§ **Exercise goal**: Repeat the data exactly as given below, dropping every picture.

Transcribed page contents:
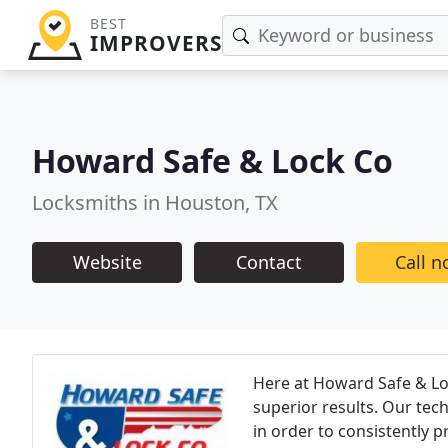
BEST
IMPROVERS
Howard Safe & Lock Co
Locksmiths in Houston, TX
Website
Contact
Call 
Here at Howard Safe & Loc
superior results. Our tec
in order to consistently 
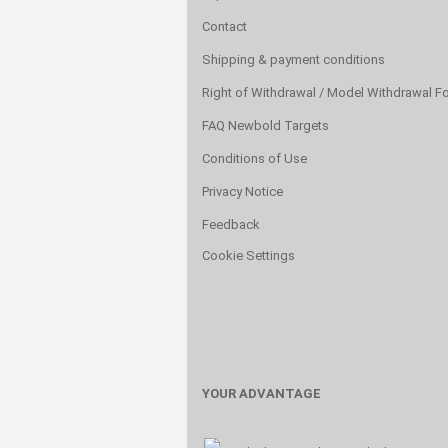
Contact
Shipping & payment conditions
Right of Withdrawal / Model Withdrawal F
FAQ Newbold Targets
Conditions of Use
Privacy Notice
Feedback
Cookie Settings
YOUR ADVANTAGE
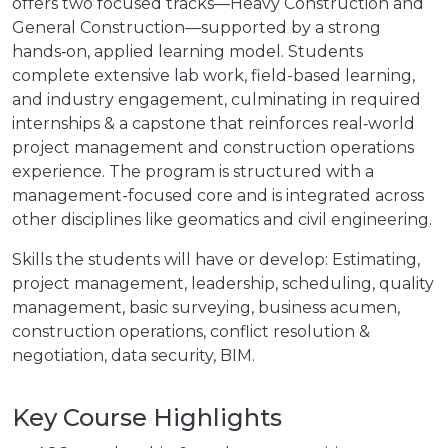
offers two focused tracks—Heavy Construction and
General Construction—supported by a strong
hands‑on, applied learning model. Students
complete extensive lab work, field-based learning,
and industry engagement, culminating in required
internships & a capstone that reinforces real‑world
project management and construction operations
experience. The program is structured with a
management-focused core and is integrated across
other disciplines like geomatics and civil engineering.
Skills the students will have or develop: Estimating,
project management, leadership, scheduling, quality
management, basic surveying, business acumen,
construction operations, conflict resolution &
negotiation, data security, BIM.
Key Course Highlights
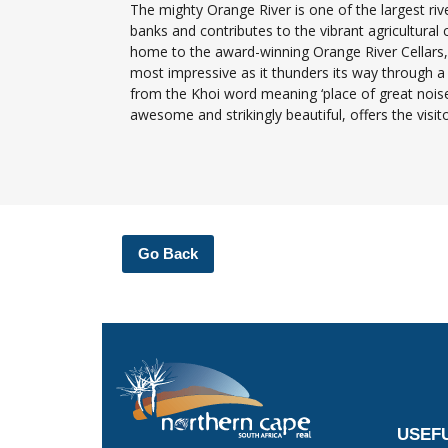
The mighty Orange River is one of the largest river
banks and contributes to the vibrant agricultural
home to the award-winning Orange River Cellars, t
most impressive as it thunders its way through a r
from the Khoi word meaning ‘place of great noise’
awesome and strikingly beautiful, offers the visi
Go Back
USEFU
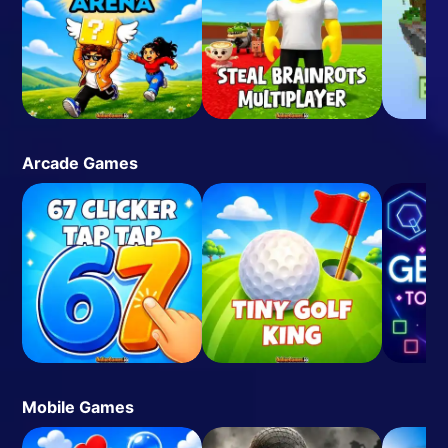
Arcade Games
Mobile Games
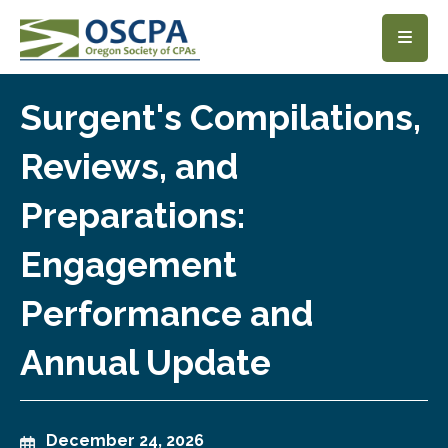
SKIP TO MAIN CONTENT
Surgent's Compilations,
Reviews, and
Preparations:
Engagement
Performance and
Annual Update
December 24, 2026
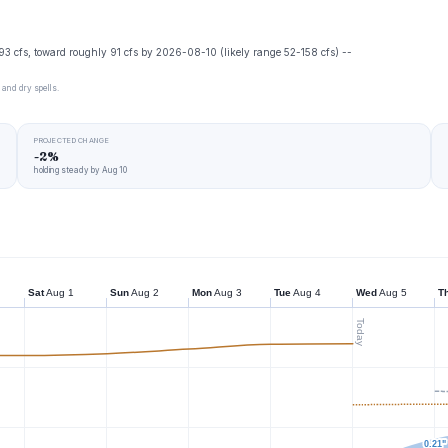
93 cfs, toward roughly 91 cfs by 2026-08-10 (likely range 52-158 cfs) --
 and dry spells.
PROJECTED CHANGE
-2%
holding steady by Aug 10
Sat
Aug 1
Sun
Aug 2
Mon
Aug 3
Tue
Aug 4
Wed
Aug 5
T
Today
0.21"
0.21"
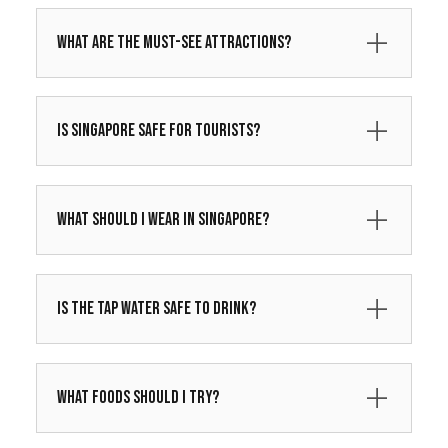
What are the must-see attractions?
Is Singapore safe for tourists?
What should I wear in Singapore?
Is the tap water safe to drink?
What foods should I try?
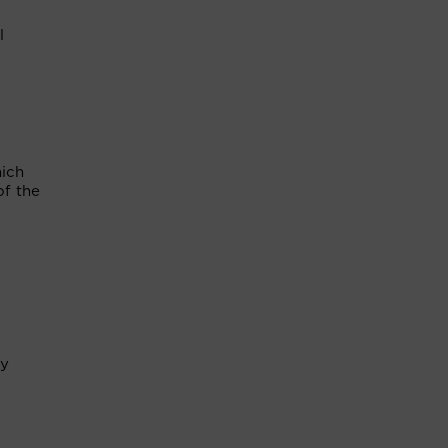
l
hich
of the
ry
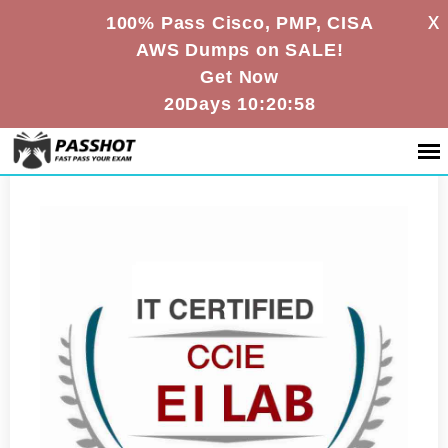
X
100% Pass Cisco, PMP, CISA
AWS Dumps on SALE!
Get Now
20Days 10:20:58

§ **Expected answer**:
BEST
IMPROVERS
Howard Safe & Lock Co
Locksmiths in Houston, TX
Website
Contact
Call 
Here at Howard Safe & Loc
superior results. Our tec
in order to consistently 
Contact
Shipping & payment conditions
Right of Withdrawal / Model Withdrawal F
FAQ Newbold Targets
Conditions of Use
Privacy Notice
Feedback
Cookie Settings
YOUR ADVANTAGE
offers two focused tracks—Heavy Construction and
General Construction—supported by a strong
hands‑on, applied learning model. Students
complete extensive lab work, field-based learning,
and industry engagement, culminating in required
internships & a capstone that reinforces real‑world
project management and construction operations
experience. The program is structured with a
management-focused core and is integrated across
other disciplines like geomatics and civil engineering.
Skills the students will have or develop: Estimating,
project management, leadership, scheduling, quality
management, basic surveying, business acumen,
construction operations, conflict resolution &
negotiation, data security, BIM.
Key Course Highlights
The mighty Orange River is one of the largest river
banks and contributes to the vibrant agricultural
home to the award-winning Orange River Cellars, t
most impressive as it thunders its way through a r
from the Khoi word meaning ‘place of great noise’
awesome and strikingly beautiful, offers the visi
Go Back
USEFU
Arcade Games
Mobile Games
SKIP TO MAIN CONTENT
Surgent's Compilations,
Reviews, and
Preparations:
Engagement
Performance and
Annual Update
December 24, 2026
93 cfs, toward roughly 91 cfs by 2026-08-10 (likely range 52-158 cfs) --
 and dry spells.
PROJECTED CHANGE
-2%
holding steady by Aug 10
Sat
Aug 1
Sun
Aug 2
Mon
Aug 3
Tue
Aug 4
Wed
Aug 5
T
Today
0.21"
0.21"
What are the must-see attractions?
Is Singapore safe for tourists?
What should I wear in Singapore?
Is the tap water safe to drink?
What foods should I try?
l
hich
of the
ry
X
100% Pass Cisco, PMP, CISA
AWS Dumps on SALE!
Get Now
20Days 10:20:58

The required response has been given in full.